Anomie leistet dem autoritären Charakter Vorschub: Sie macht anfällig für Verschwörungstheorien ebenso wie für zutiefst funktionalistische Weltbilder, in denen Individuen nur noch unter dem Aspekt des Systemerhalts von Belang sind.

Festzuhalten ist, dass Anpassung als ultima ratio des gesellschaftlichen Überlebens ein zentrales Merkmal des autoritären Charakters ist – im Gegensatz zum nicht autoritätsgebundenen Charakter, bei dem der Anpassungsdruck geringer wirkt und der eine größere Kapazität aufweist, faschistischer Propaganda zu widerstehen und Individualität auszubilden. Vor dem Hintergrund landläufig als neoliberal bezeichneter Umgestaltung von Ökonomie, Gesellschaft und Staat seit den achtziger Jahren fragen zahlreiche Autoren und Autorinnen wie etwa Wendy Brown, ob die Unterscheidung zwischen autoritärem Charakter und Individualität aufrecht erhalten werden kann oder ob nicht das Konzept des Individuums selbst autoritär sei. In welchem Verhältnis steht ein emphatischer Begriff von Individualität, als Gegenposition zum autoritären Charakter, zu den sich selbst steuernden und optimierenden Individuen, die zum ideologischen Zentrum des Neoliberalismus wurden? Müssen wir mit Susan Buck-Morss Adornos unverwandtes Festhalten am Potential der kritischen Reflexion und Urteilskraft des Individuums als kompromittiert ansehen und damit auch die Betonung des Individuums gegenüber dem Kollektiv überdenken?

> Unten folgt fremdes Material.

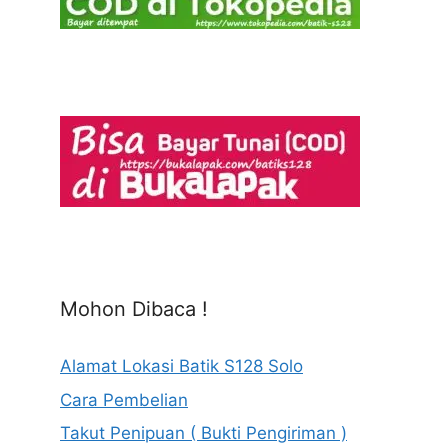
Mohon Dibaca !
Alamat Lokasi Batik S128 Solo
Cara Pembelian
Takut Penipuan ( Bukti Pengiriman )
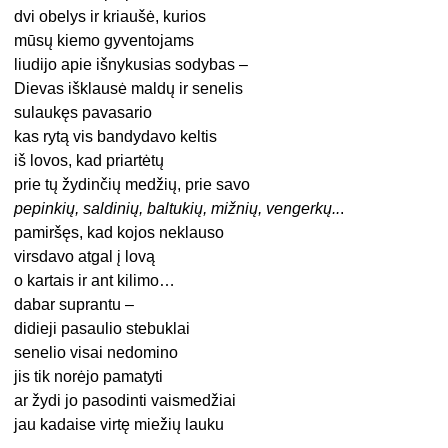
dvi obelys ir kriaušė, kurios
mūsų kiemo gyventojams
liudijo apie išnykusias sodybas –
Dievas išklausė maldų ir senelis
sulaukęs pavasario
kas rytą vis bandydavo keltis
iš lovos, kad priartėtų
prie tų žydinčių medžių, prie savo
pepinkių, saldinių, baltukių, mižnių, vengerkų..
.
pamiršęs, kad kojos neklauso
virsdavo atgal į lovą
o kartais ir ant kilimo…
dabar suprantu –
didieji pasaulio stebuklai
senelio visai nedomino
jis tik norėjo pamatyti
ar žydi jo pasodinti vaismedžiai
jau kadaise virtę miežių lauku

Zu betonen ist vorweg das first view-Paradox, dass der neoliberale Hype eines abstrakten Individualismus mit einem gesellschaftlichen und poli­tischen Bedeutungsgewinn von Kollektivismen und Nationalismen zeitlich zusammenfällt, also eine »Verschmelzung von radikalisiertem Individualismus mit essentialisierten Gemeinschaften« stattfindet, wie Paula-Irene Villa schreibt. Diese Zusammenhänge machen es notwendig, die zurzeit in Europa und in den USA vermehrt auftretenden Autoritarismen in Form apokalyptischer Wahnvorstellungen und exzessiver gesellschaftlicher Ausschlussmechanismen sowie die Permanenz von Nationalismus, Antisemitismus, Rassismus und Sexismus vor dem Hintergrund »postindustrieller gesellschaftlicher Muster von Herrschaft« (Lars Rensmann) zu verstehen. Diese Muster inkludieren einen Sozial­darwinismus, der krude in verdinglichten ökonomischen Kategorien von Gewinnern und Verlierern, Erfolg und Versagen operiert und der den Diskurs um Modernisierungsverlierer als Ablenkungsmanöver hervorbringt.